***** Material provided

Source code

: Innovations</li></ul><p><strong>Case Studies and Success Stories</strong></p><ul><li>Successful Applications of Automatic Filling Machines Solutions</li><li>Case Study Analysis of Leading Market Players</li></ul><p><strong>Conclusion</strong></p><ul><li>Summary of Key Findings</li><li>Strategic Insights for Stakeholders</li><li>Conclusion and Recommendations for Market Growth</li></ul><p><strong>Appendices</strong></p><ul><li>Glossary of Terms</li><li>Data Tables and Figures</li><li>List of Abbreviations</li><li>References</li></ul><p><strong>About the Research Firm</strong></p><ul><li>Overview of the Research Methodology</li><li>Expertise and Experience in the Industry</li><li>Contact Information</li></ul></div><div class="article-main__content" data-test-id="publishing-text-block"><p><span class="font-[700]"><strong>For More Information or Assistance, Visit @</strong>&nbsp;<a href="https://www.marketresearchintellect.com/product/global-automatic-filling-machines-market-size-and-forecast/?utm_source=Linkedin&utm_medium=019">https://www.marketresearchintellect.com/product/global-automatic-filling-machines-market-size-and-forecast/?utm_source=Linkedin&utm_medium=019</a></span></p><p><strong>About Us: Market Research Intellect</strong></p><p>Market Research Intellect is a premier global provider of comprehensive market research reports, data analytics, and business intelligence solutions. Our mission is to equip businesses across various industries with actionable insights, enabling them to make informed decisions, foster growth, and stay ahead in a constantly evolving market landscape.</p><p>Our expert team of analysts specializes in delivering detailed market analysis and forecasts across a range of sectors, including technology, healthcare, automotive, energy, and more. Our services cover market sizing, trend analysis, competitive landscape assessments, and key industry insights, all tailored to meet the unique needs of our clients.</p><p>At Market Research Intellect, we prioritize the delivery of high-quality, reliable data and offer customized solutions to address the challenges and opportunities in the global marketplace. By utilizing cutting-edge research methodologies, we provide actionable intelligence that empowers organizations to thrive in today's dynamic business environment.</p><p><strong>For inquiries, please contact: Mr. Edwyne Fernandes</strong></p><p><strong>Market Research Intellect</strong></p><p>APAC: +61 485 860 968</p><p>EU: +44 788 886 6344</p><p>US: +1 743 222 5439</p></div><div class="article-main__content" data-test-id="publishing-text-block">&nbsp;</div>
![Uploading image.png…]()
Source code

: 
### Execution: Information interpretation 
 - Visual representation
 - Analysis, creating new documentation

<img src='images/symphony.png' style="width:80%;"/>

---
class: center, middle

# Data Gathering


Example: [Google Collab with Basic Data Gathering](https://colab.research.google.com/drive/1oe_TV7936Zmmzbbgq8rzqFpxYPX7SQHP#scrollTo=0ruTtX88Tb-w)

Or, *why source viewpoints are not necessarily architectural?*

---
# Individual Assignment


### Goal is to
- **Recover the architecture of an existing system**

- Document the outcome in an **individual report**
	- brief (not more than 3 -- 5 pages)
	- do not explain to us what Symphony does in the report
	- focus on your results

**********

* What you have to do
Recast every line of the records above as a JSON list of strings, with one string per line and blank lines omitted.

* Answer section
[
  "Source code",
  ": Innovations</li></ul><p><strong>Case Studies and Success Stories</strong></p><ul><li>Successful Applications of Automatic Filling Machines Solutions</li><li>Case Study Analysis of Leading Market Players</li></ul><p><strong>Conclusion</strong></p><ul><li>Summary of Key Findings</li><li>Strategic Insights for Stakeholders</li><li>Conclusion and Recommendations for Market Growth</li></ul><p><strong>Appendices</strong></p><ul><li>Glossary of Terms</li><li>Data Tables and Figures</li><li>List of Abbreviations</li><li>References</li></ul><p><strong>About the Research Firm</strong></p><ul><li>Overview of the Research Methodology</li><li>Expertise and Experience in the Industry</li><li>Contact Information</li></ul></div><div class=\"article-main__content\" data-test-id=\"publishing-text-block\"><p><span class=\"font-[700]\"><strong>For More Information or Assistance, Visit @</strong>&nbsp;<a href=\"https://www.marketresearchintellect.com/product/global-automatic-filling-machines-market-size-and-forecast/?utm_source=Linkedin&utm_medium=019\">https://www.marketresearchintellect.com/product/global-automatic-filling-machines-market-size-and-forecast/?utm_source=Linkedin&utm_medium=019</a></span></p><p><strong>About Us: Market Research Intellect</strong></p><p>Market Research Intellect is a premier global provider of comprehensive market research reports, data analytics, and business intelligence solutions. Our mission is to equip businesses across various industries with actionable insights, enabling them to make informed decisions, foster growth, and stay ahead in a constantly evolving market landscape.</p><p>Our expert team of analysts specializes in delivering detailed market analysis and forecasts across a range of sectors, including technology, healthcare, automotive, energy, and more. Our services cover market sizing, trend analysis, competitive landscape assessments, and key industry insights, all tailored to meet the unique needs of our clients.</p><p>At Market Research Intellect, we prioritize the delivery of high-quality, reliable data and offer customized solutions to address the challenges and opportunities in the global marketplace. By utilizing cutting-edge research methodologies, we provide actionable intelligence that empowers organizations to thrive in today's dynamic business environment.</p><p><strong>For inquiries, please contact: Mr. Edwyne Fernandes</strong></p><p><strong>Market Research Intellect</strong></p><p>APAC: +61 485 860 968</p><p>EU: +44 788 886 6344</p><p>US: +1 743 222 5439</p></div><div class=\"article-main__content\" data-test-id=\"publishing-text-block\">&nbsp;</div>",
  "![Uploading image.png…]()",
  "Source code",
  ": ",
  "### Execution: Information interpretation ",
  " - Visual representation",
  " - Analysis, creating new documentation",
  "<img src='images/symphony.png' style=\"width:80%;\"/>",
  "---",
  "class: center, middle",
  "# Data Gathering",
  "Example: [Google Collab with Basic Data Gathering](https://colab.research.google.com/drive/1oe_TV7936Zmmzbbgq8rzqFpxYPX7SQHP#scrollTo=0ruTtX88Tb-w)",
  "Or, *why source viewpoints are not necessarily architectural?*",
  "---",
  "# Individual Assignment",
  "### Goal is to",
  "- **Recover the architecture of an existing system**",
  "- Document the outcome in an **individual report**",
  "\t- brief (not more than 3 -- 5 pages)",
  "\t- do not explain to us what Symphony does in the report",
  "\t- focus on your results"
]